▶ [READING PASSAGE]
The electrical resistivity of SCAs was quite sensitive to the electrode arrangement, as can be seen in Figure 9 and Figure 11. Figure 9 compares the ρ₀ of the SCAs without loading corresponding to the different arrangement (H series, V series): Figure 9a shows the ρ₀ of the H series, while Figure 9b shows that of the V series. The ρ₀ of the V series was much higher than of the H series. Figure 11 compares both FCR and ∆ρ of the SCAs at the compressive stress of 60 MPa: both FCR and ∆ρ of the H series (CW-H-E, CT-H-E, CW-H-P, and CT-H-P) and V series (CW-V-E, CT-V-E, CW-V-P, and CT-V-P) are shown in Figure 11a,b, respectively.

The ∆ρ of the V series was notably higher than that of the H series. The different ρ₀ was caused by the difference in the electrical network depending on the electrode arrangement and ∆ρ was based on the changes in the electrical network inside the SCA under compression. The main difference in the electrical network between H and V series would be different orientation of steel fibers between two electrodes. Thus, the effects of electrode arrangement on both ρ₀ and ∆ρ of the SCAs were dependent upon the orientation and distribution of fibers. Furthermore, Torrents et al. [41] and Zhao et al. [42] reported that fiber orientation significantly influenced both ρ₀ and FCR: the ρ₀ was highest when the alignment of fibers was parallel to the arrangement of the electrode. Garcia-Macias et al. [33] also reported that the electrode arrangement, orientation and distribution of functional fillers clearly influenced on ∆ρ of smart concretes under compression.

Figure 12 illustrates different electrical network models depending on the arrangement of the electrode. Figure 12a shows the electrical network model for the H series while Figure 12b does that for the V series. The FSSA is smaller than the steel fiber and is a spherical particle, so it does not affect the electrical network model depending on the electrode orientation. Steel fibers, on the other hand, are needle-like with a long aspect ratio, and their orientation have a significant impact on the electrical network model. Figure 12c shows that steel fibers have constant directionality due to the smart UHPC cast in the constant direction.

▶ [DATA PROVIDED]
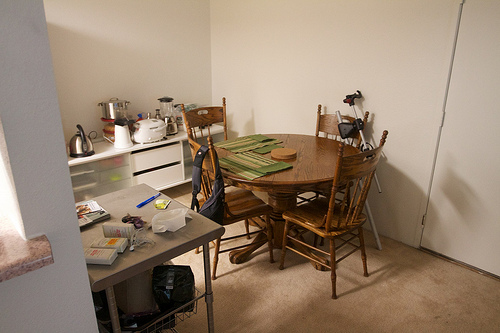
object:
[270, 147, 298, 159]
table decoration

▶ [PROBLEM 1]
In the passage on electrode arrangement, rewrite the span that begins at "Figure 12 illustrates" and ends after "the constant direction.", replacing "needle-like" with "rod-like".
▶ [PROBLEM 2]
According to the passage on electrode arrangement, why does the FSSA not affect the electrical network model based on electrode orientation?

▶ [EXERCISE SOLUTION 1]
Figure 12 illustrates different electrical network models depending on the arrangement of the electrode. Figure 12a shows the electrical network model for the H series while Figure 12b does that for the V series. The FSSA is smaller than the steel fiber and is a spherical particle, so it does not affect the electrical network model depending on the electrode orientation. Steel fibers, on the other hand, are rod-like with a long aspect ratio, and their orientation have a significant impact on the electrical network model. Figure 12c shows that steel fibers have constant directionality due to the smart UHPC cast in the constant direction.

▶ [EXERCISE SOLUTION 2]
It is smaller than the steel fiber and is a spherical particle.